Infrastructure – one of the 1000-year-old capital’s key investment directions – will get a gigantic amount of money poured into various fields ranging from roads and the drainage network to the power grid and telecommunications in the next five years and is expected to continue on at least until 2050, according to the Ha Noi urban master plan.

Ha Noi, for the first time, has had its most detailed urban master plan to 2030 with a vision stretching to 2050, in which a city centre and five satellite towns will be fully connected and provide support to each other for collective growth and development.

The city has so far listed 52 projects under the Public-Private Partnership (PPP) model calling out for investment in the next five years and another 43 projects to be funded by the private sector. They were estimated at VND338.7 trillion ($15 billion) and VND372.2 trillion ($16.5 billion) respectively.

“There have been 70 investors lined up to invest in those projects,” Chung said.

Financial hub

Ha Noi is setting its eyes on transforming itself into a global financial hub like Hong Kong and Singapore after 2030, said Minister of Planning and Investment Nguyen Chi Dung at the conference.

Dung also predicted the capital to become a mega city in less than 20 years due to the current high urbanisation speed and a constant increase of the city population.

The number of city inhabitants was projected to hit about nine million by 2030, a 40 per cent increase from 6.5 million back in 2009.

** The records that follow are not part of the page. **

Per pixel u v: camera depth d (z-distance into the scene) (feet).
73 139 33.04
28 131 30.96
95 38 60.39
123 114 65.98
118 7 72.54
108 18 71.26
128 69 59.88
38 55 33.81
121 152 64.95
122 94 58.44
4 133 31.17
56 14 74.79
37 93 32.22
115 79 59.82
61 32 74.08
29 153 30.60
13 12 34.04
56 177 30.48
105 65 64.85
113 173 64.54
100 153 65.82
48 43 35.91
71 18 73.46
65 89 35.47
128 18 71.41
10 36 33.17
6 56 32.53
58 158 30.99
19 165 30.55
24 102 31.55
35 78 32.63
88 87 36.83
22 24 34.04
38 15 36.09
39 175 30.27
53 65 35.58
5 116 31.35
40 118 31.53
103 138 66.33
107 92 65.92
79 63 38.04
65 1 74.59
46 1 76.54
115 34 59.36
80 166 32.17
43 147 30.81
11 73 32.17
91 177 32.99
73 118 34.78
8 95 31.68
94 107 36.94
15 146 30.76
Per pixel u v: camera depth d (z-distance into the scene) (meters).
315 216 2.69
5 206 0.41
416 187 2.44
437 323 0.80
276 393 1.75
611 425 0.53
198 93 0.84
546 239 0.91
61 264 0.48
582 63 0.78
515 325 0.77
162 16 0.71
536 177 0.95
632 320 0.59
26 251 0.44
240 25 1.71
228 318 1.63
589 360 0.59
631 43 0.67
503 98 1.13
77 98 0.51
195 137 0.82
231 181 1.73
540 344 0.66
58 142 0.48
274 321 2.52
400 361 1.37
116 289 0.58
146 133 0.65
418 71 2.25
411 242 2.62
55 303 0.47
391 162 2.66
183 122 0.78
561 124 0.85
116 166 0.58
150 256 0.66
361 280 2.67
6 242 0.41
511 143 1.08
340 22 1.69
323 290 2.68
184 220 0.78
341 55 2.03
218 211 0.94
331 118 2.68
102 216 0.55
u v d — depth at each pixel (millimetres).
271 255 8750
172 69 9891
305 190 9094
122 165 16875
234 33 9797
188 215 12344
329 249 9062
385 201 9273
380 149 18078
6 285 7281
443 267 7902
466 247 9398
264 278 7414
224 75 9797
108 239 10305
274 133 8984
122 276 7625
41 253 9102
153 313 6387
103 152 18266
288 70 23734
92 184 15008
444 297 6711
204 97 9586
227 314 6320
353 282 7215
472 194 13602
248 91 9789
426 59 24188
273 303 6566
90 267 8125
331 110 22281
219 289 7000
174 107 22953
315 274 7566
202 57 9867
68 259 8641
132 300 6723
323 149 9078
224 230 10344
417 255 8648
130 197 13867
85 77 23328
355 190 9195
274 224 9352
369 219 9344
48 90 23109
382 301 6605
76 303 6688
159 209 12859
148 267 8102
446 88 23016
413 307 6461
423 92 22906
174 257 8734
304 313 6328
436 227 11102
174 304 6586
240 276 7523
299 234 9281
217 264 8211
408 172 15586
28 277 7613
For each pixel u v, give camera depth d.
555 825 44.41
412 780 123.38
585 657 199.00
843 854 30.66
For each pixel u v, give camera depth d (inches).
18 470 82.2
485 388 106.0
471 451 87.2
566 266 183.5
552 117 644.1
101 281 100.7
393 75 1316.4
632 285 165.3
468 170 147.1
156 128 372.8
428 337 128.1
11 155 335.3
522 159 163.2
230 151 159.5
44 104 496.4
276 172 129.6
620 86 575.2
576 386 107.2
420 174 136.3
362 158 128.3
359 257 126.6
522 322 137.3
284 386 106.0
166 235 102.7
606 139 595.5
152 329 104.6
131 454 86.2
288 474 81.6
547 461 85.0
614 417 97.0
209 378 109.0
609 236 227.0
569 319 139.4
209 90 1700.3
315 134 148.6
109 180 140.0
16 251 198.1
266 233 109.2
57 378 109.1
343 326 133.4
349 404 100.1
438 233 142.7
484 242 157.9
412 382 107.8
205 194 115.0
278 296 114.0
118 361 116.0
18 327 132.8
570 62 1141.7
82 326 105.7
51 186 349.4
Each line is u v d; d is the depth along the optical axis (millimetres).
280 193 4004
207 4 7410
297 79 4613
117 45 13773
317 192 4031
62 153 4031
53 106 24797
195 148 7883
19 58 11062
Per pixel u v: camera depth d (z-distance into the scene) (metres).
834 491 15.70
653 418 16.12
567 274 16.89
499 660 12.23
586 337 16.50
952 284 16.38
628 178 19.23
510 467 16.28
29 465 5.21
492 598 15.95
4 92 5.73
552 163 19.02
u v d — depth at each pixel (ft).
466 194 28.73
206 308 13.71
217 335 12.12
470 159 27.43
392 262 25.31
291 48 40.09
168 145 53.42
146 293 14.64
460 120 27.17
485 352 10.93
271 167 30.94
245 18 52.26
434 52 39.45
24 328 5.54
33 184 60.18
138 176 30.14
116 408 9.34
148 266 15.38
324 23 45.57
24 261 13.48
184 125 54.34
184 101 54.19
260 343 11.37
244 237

Such urban population density has forced Ha Noi to divert its development focus from the city centre to its edges in order to reduce traffic jams and alleviate pressures on the centre’s infrastructure, he said.

“Edge-oriented development with five satellite towns will also open the door for investors in infrastructure, transport and real estate sectors,” he said.

Yet the minister called on the capital to act more on administrative and investment reforms so that it could “pump the financial blood to Ha Noi’s enterprises as well as the whole country”.

“We have to make Ha Noi a financial hub shoulder-to-shoulder with Hong Kong and Singapore,” he said.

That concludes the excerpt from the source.